Ainda, mesmo moça, não havia perdido o costume de pintar, só que agora, pintava quadros, e a cada novo sentimento que a vida lhe mostrava, ela expressava da melhor forma possível em seus quadros, uns com luzes como estrelas num fundo amarelo e branco, outros escuros como a noite com pingos vermelhos e rabiscados. Pintava, pintava e pintava, e sentia que algo faltava: " Será que deveria eu, acrescentar algo a mais nestes quadros? Tem algo de tão vazio neles, não sei, talvez esteja faltando algum retoque especial...", então retocava quadro a quadro insistentemente, tentando descobrir aquilo que estava faltando, precisava encontrar de todas as formas, para o quê? Não sabia para o quê, mas sentia que aquilo a estava sufocando dia após dia, e ela sabia que precisava encontrar.

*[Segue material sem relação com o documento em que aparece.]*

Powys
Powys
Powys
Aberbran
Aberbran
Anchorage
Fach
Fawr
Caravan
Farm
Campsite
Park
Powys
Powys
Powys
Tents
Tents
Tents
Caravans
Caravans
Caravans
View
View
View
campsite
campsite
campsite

Certa manhã, quando parou de procurar por aquilo que faltava, e se deixou apenas viver os instantes incertos de sua vida, foi levada, como uma folha que se joga no vento,para uma estrada no meio de um bosque, e foi tomada por pensamentos desesperançosos: " É, realmente, nem tudo aquilo que nos é desconhecido, pode ser descoberto por nós, apenas viverei, sem pensar nas coisas que podemos tocar e não tocar, me deixarei ser embalada apenas pelos instantes seguintes." Caminhando,olhando em sua volta, percebeu uma leve brisa passando pelas flores e árvores e logo em seguida esta mesma brisa passando pelo seu corpo frágil e sem esperanças de um futuro novo, nesse mesmo instante sentiu como seu corpo fosse banhado com um sentimento que até então ela jamais tinha sentido anteriormente, ficou parada, imóvel por alguns minutos sentindo aquela brisa suave, invadindo aos poucos a sua alma, penetrando em um lugar que nunca havia sido tocado antes, nem por ela, nem por nada, nem por ninguém. Com isso lembranças, e momentos únicos e distantes que nem ela mesma lembrava mais, vieram com humildade para a superfície, para a parte mais "rasa" de seu universo, esse sentimento único e novo, não conseguiria ser expressado em quadros, nem em palavras, era apenas para ser sentido e vivido, era um sentimento feito apenas de um simples momento, mas que para ela durou uma eternidade. Sentiu medo e espanto por algum tempo, medo daquilo tudo se volatilizar como apenas em um sonho: " E quando isso acabar? Nada é eterno..." Mas logo este medo e espanto, foi levado juntamente com a brisa ali presente, e ela se deixou viver aquele momento único, tomando as últimas gotas da eternidade.

Quando tudo passou e tudo voltou ao normal, ela se sentia cheia, tão cheia, que pensou que iria explodir em luzes mais fortes que os raios de sol. O que antes faltava, agora havia de sobra, e enfim Joana descobriu que o que ela buscava, se resumia em apenas uma simples palavra : FELICIDADE.